How much energy is in the brain?
Despite this, even at rest, the brain consumes 20% of the body's energy. The brain consumes energy at 10 times the rate of the rest of the body per gram of tissue. The average power consumption of a typical adult is 100 Watts and the brain consumes 20% of this making the power of the brain 20 W.
So an average adult brain being about 3 pounds burns 327 calories per day! In general, vital organs make up only about 5-6% of our total mass but 60% of our total resting energy expenditure (REE).
- If you're using a standing desk in an effort to burn more calories, University of Pittsburgh researchers have some bad news for you. The scientists measured exactly how many calories people expended while sitting or standing for 15 minutes. That translates to an extra 8 to 10 calories for every hour on your feet.
- Just like other cells in the body, brain cells use a form of sugar called glucose to fuel cellular activities. This energy comes from the foods we consume daily and is regularly delivered to brain cells (called neurons) through the blood.
- The human brain weighs on average three pounds, or 1.5 kg. The human brain is about the size of a cantaloupe. How much oxygen does the brain need to stay "conscious"? An adults brain requires around 20% of the body's oxygen.
RMR varies from person to person depending on age, gender, size and health. If we assume an average resting metabolic rate of 1,300 calories, then the brain consumes 260 of those calories just to keep things in order. That's 10.8 calories every hour or 0.18 calories each minute.
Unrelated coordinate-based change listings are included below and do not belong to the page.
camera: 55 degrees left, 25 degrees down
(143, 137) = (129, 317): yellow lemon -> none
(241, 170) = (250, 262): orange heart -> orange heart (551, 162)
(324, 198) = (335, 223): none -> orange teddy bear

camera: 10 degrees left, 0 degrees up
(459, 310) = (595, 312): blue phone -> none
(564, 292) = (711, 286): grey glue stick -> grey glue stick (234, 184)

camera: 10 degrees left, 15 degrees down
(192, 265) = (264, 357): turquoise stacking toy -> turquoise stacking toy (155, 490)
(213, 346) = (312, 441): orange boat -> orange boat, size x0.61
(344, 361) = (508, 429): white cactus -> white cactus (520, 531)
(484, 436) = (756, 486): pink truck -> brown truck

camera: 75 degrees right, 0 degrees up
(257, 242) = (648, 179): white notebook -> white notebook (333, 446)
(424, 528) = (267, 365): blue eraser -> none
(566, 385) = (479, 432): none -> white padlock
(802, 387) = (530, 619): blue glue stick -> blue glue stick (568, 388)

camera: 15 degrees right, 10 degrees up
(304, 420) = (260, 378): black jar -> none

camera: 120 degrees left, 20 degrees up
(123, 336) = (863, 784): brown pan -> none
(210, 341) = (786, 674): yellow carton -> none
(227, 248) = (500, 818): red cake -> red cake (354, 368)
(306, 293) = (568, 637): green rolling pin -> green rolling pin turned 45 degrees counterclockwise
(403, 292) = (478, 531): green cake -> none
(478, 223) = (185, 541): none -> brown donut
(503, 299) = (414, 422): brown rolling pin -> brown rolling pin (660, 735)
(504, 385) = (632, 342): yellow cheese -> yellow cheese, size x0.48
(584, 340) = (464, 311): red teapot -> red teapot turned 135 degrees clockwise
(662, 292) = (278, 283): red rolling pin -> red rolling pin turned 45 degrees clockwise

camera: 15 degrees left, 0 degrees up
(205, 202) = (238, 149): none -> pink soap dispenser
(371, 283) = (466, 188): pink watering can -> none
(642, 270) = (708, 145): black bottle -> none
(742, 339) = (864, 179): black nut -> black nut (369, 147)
- Age has a significant effect on caloric burn while talking. A young man of 18 years and 150 lbs. will burn 57 calories per hour of talking, while an older gentleman of 80 years of the same height and weight will burn 43 calories for the same amount of talking.
- Our bodies produce sweat as a way to cool down, so if anything, it's an indicator of how hot your body is. And hotter core temperatures don't equal more calories burned. In fact, the fitter you are, the less you probably sweat. After all, sweating depends on having water to spare.
- The brain consumes energy at 10 times the rate of the rest of the body per gram of tissue. The average power consumption of a typical adult is 100 Watts and the brain consumes 20% of this making the power of the brain 20 W.
Just like other cells in the body, brain cells use a form of sugar called glucose to fuel cellular activities. This energy comes from the foods we consume daily and is regularly delivered to brain cells (called neurons) through the blood.
- Grey matter contains most of the brain's neuronal cell bodies. The grey matter includes regions of the brain involved in muscle control, and sensory perception such as seeing and hearing, memory, emotions, speech, decision making, and self-control. These cells are responsible for the movement of muscles.
- The RDA is based, the ADA says, “on providing adequate glucose as the required fuel for the central nervous system without reliance on glucose production from ingested protein or fat.” Ah! So it's at least 130 grams of glucose per day that our brain needs!
- The brain typically gets most of its energy from oxygen-dependent metabolism of glucose (i.e., blood sugar), but ketones provide a major alternative source, together with contributions from medium chain fatty acids (caprylic and heptanoic acids), lactate, acetate, and possibly amino acids.